(Beginning of AVAILABLE DATA)

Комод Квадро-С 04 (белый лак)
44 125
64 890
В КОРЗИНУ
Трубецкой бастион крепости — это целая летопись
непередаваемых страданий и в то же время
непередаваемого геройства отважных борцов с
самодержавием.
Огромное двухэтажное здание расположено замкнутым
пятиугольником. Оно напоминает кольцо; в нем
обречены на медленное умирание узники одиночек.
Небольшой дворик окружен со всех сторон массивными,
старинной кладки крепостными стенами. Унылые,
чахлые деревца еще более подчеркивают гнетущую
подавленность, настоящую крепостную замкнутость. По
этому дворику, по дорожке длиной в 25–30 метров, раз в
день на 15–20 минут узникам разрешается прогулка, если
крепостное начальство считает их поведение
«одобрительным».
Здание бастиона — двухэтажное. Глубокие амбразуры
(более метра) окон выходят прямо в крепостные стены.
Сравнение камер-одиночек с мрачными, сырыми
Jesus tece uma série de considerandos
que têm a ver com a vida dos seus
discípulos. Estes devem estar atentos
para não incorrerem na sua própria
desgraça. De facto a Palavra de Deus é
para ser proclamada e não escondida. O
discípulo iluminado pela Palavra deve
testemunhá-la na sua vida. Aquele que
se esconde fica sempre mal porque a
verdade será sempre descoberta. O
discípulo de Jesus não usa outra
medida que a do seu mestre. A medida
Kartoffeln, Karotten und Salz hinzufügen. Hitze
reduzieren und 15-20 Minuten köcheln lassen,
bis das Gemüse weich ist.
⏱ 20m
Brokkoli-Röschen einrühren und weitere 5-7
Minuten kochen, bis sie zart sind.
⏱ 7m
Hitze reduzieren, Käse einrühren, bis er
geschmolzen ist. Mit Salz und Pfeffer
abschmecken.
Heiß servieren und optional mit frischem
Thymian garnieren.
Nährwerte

(End of AVAILABLE DATA)

AIM OF THE EXERCISE:
For this exercise, give the entries above again with no difference at all.

ANSWER TO THE PROBLEM:
Комод Квадро-С 04 (белый лак)
44 125
64 890
В КОРЗИНУ
Трубецкой бастион крепости — это целая летопись
непередаваемых страданий и в то же время
непередаваемого геройства отважных борцов с
самодержавием.
Огромное двухэтажное здание расположено замкнутым
пятиугольником. Оно напоминает кольцо; в нем
обречены на медленное умирание узники одиночек.
Небольшой дворик окружен со всех сторон массивными,
старинной кладки крепостными стенами. Унылые,
чахлые деревца еще более подчеркивают гнетущую
подавленность, настоящую крепостную замкнутость. По
этому дворику, по дорожке длиной в 25–30 метров, раз в
день на 15–20 минут узникам разрешается прогулка, если
крепостное начальство считает их поведение
«одобрительным».
Здание бастиона — двухэтажное. Глубокие амбразуры
(более метра) окон выходят прямо в крепостные стены.
Сравнение камер-одиночек с мрачными, сырыми
Jesus tece uma série de considerandos
que têm a ver com a vida dos seus
discípulos. Estes devem estar atentos
para não incorrerem na sua própria
desgraça. De facto a Palavra de Deus é
para ser proclamada e não escondida. O
discípulo iluminado pela Palavra deve
testemunhá-la na sua vida. Aquele que
se esconde fica sempre mal porque a
verdade será sempre descoberta. O
discípulo de Jesus não usa outra
medida que a do seu mestre. A medida
Kartoffeln, Karotten und Salz hinzufügen. Hitze
reduzieren und 15-20 Minuten köcheln lassen,
bis das Gemüse weich ist.
⏱ 20m
Brokkoli-Röschen einrühren und weitere 5-7
Minuten kochen, bis sie zart sind.
⏱ 7m
Hitze reduzieren, Käse einrühren, bis er
geschmolzen ist. Mit Salz und Pfeffer
abschmecken.
Heiß servieren und optional mit frischem
Thymian garnieren.
Nährwerte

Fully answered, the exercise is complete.